Charleston, W.Va. – Ruth M. Jones doesn't know what she'd do without hot meals delivered daily to her home. The 81-year-old Charleston widow can't walk or drive since a car crash nine years ago left her stricken by arthritis.
"A lot of times I can't even get into the kitchen," said Jones, who relies on her Social Security check to cover the soaring costs of food and utilities.
Those same costs are squeezing the estimated 20,000 senior nutrition programs across the country that serve Jones and millions of elderly and frail Americans.
While most needs are still being met, advocates from California to New York worry that seniors will go hungry.

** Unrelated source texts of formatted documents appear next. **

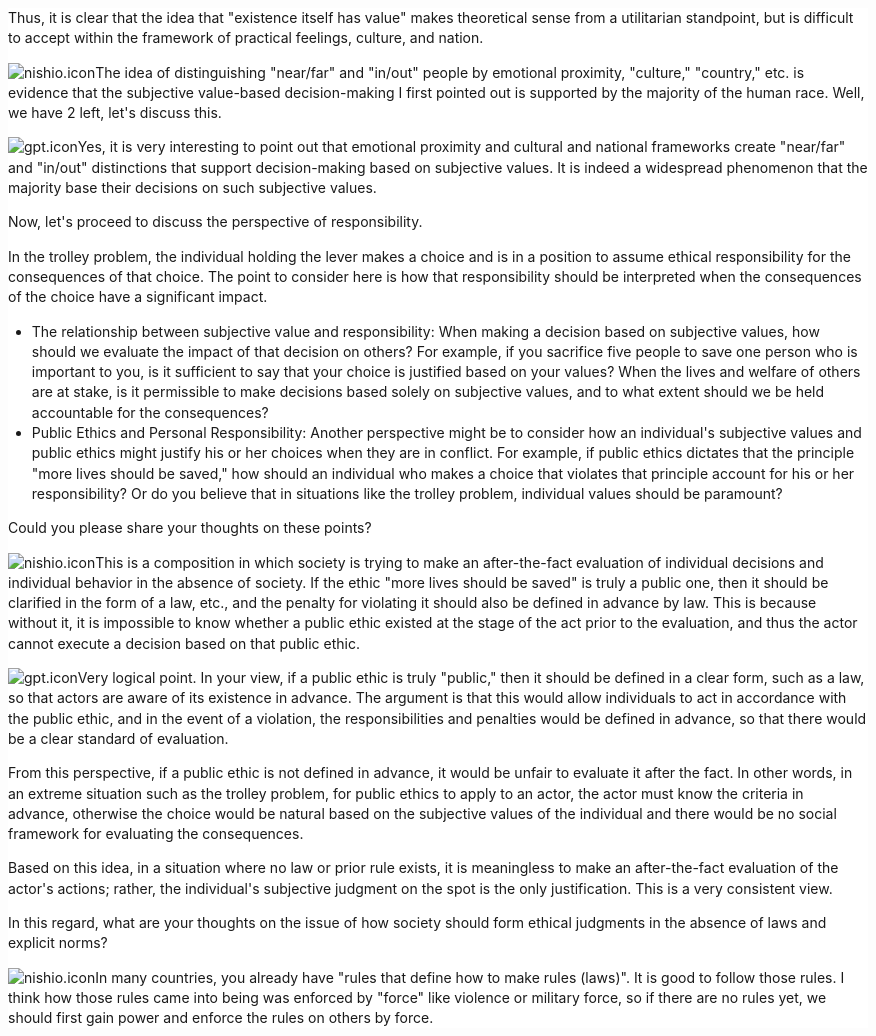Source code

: Thus, it is clear that the idea that "existence itself has value" makes theoretical sense from a utilitarian standpoint, but is difficult to accept within the framework of practical feelings, culture, and nation.

<img src='https://scrapbox.io/api/pages/nishio-en/nishio/icon' alt='nishio.icon' height="19.5"/>The idea of distinguishing "near/far" and "in/out" people by emotional proximity, "culture," "country," etc. is evidence that the subjective value-based decision-making I first pointed out is supported by the majority of the human race.
Well, we have 2 left, let's discuss this.

<img src='https://scrapbox.io/api/pages/nishio-en/gpt/icon' alt='gpt.icon' height="19.5"/>Yes, it is very interesting to point out that emotional proximity and cultural and national frameworks create "near/far" and "in/out" distinctions that support decision-making based on subjective values. It is indeed a widespread phenomenon that the majority base their decisions on such subjective values.

Now, let's proceed to discuss the perspective of responsibility.

In the trolley problem, the individual holding the lever makes a choice and is in a position to assume ethical responsibility for the consequences of that choice. The point to consider here is how that responsibility should be interpreted when the consequences of the choice have a significant impact.
- The relationship between subjective value and responsibility: When making a decision based on subjective values, how should we evaluate the impact of that decision on others? For example, if you sacrifice five people to save one person who is important to you, is it sufficient to say that your choice is justified based on your values? When the lives and welfare of others are at stake, is it permissible to make decisions based solely on subjective values, and to what extent should we be held accountable for the consequences?
- Public Ethics and Personal Responsibility: Another perspective might be to consider how an individual's subjective values and public ethics might justify his or her choices when they are in conflict. For example, if public ethics dictates that the principle "more lives should be saved," how should an individual who makes a choice that violates that principle account for his or her responsibility? Or do you believe that in situations like the trolley problem, individual values should be paramount?

Could you please share your thoughts on these points?

<img src='https://scrapbox.io/api/pages/nishio-en/nishio/icon' alt='nishio.icon' height="19.5"/>This is a composition in which society is trying to make an after-the-fact evaluation of individual decisions and individual behavior in the absence of society.
If the ethic "more lives should be saved" is truly a public one, then it should be clarified in the form of a law, etc., and the penalty for violating it should also be defined in advance by law. This is because without it, it is impossible to know whether a public ethic existed at the stage of the act prior to the evaluation, and thus the actor cannot execute a decision based on that public ethic.

<img src='https://scrapbox.io/api/pages/nishio-en/gpt/icon' alt='gpt.icon' height="19.5"/>Very logical point. In your view, if a public ethic is truly "public," then it should be defined in a clear form, such as a law, so that actors are aware of its existence in advance. The argument is that this would allow individuals to act in accordance with the public ethic, and in the event of a violation, the responsibilities and penalties would be defined in advance, so that there would be a clear standard of evaluation.

From this perspective, if a public ethic is not defined in advance, it would be unfair to evaluate it after the fact. In other words, in an extreme situation such as the trolley problem, for public ethics to apply to an actor, the actor must know the criteria in advance, otherwise the choice would be natural based on the subjective values of the individual and there would be no social framework for evaluating the consequences.

Based on this idea, in a situation where no law or prior rule exists, it is meaningless to make an after-the-fact evaluation of the actor's actions; rather, the individual's subjective judgment on the spot is the only justification. This is a very consistent view.

In this regard, what are your thoughts on the issue of how society should form ethical judgments in the absence of laws and explicit norms?

<img src='https://scrapbox.io/api/pages/nishio-en/nishio/icon' alt='nishio.icon' height="19.5"/>In many countries, you already have "rules that define how to make rules (laws)". It is good to follow those rules. I think how those rules came into being was enforced by "force" like violence or military force, so if there are no rules yet, we should first gain power and enforce the rules on others by force.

They blame a nearly 20 percent increase in fuel and food prices over the past year, flat or reduced government funding, and an ailing economy that yields fewer donations.
"All of that is generating a lot of anxiety," said Bob Anderson, associate director of the Metropolitan Area Agency on Aging in Minneapolis-St. Paul.
Across the country, nearly 60 percent of the estimated 5,000 programs that belong to the Meals on Wheels Association of America have lost volunteers who can't afford gas, said Enid A. Borden, president and CEO of the program that has been providing meals to Americans in need since 1954.
Nearly half the programs have eliminated routes or consolidated meal services. Some 38 percent have switched to delivering frozen rather than hot meals, while about 30 percent are cutting personal visits from five days a week to one.
"We're in a crisis and it's just getting worse and worse," said Borden, who is urging Congress to increase money for senior nutrition programs by at least 10 percent.
Two pending bills don't come close to that amount, said Peggy Ingraham, the association's senior vice president for public policy. A House subcommittee is considering a 6.5 percent increase for senior nutrition programs for the fiscal year that begins Oct. 1, while a Senate subcommittee is considering a 5.7 percent increase. The federal earmark for the current fiscal year is $758 million.
Cuts are already inevitable in New York City, said Marcia Stein, executive director of Citymeals on Wheels, where meetings are under way this week to work out details such as who will no longer receive meals.
"We have no choice," she said. "It's like trying to take a size 10 foot and putting it into a size 7 shoe."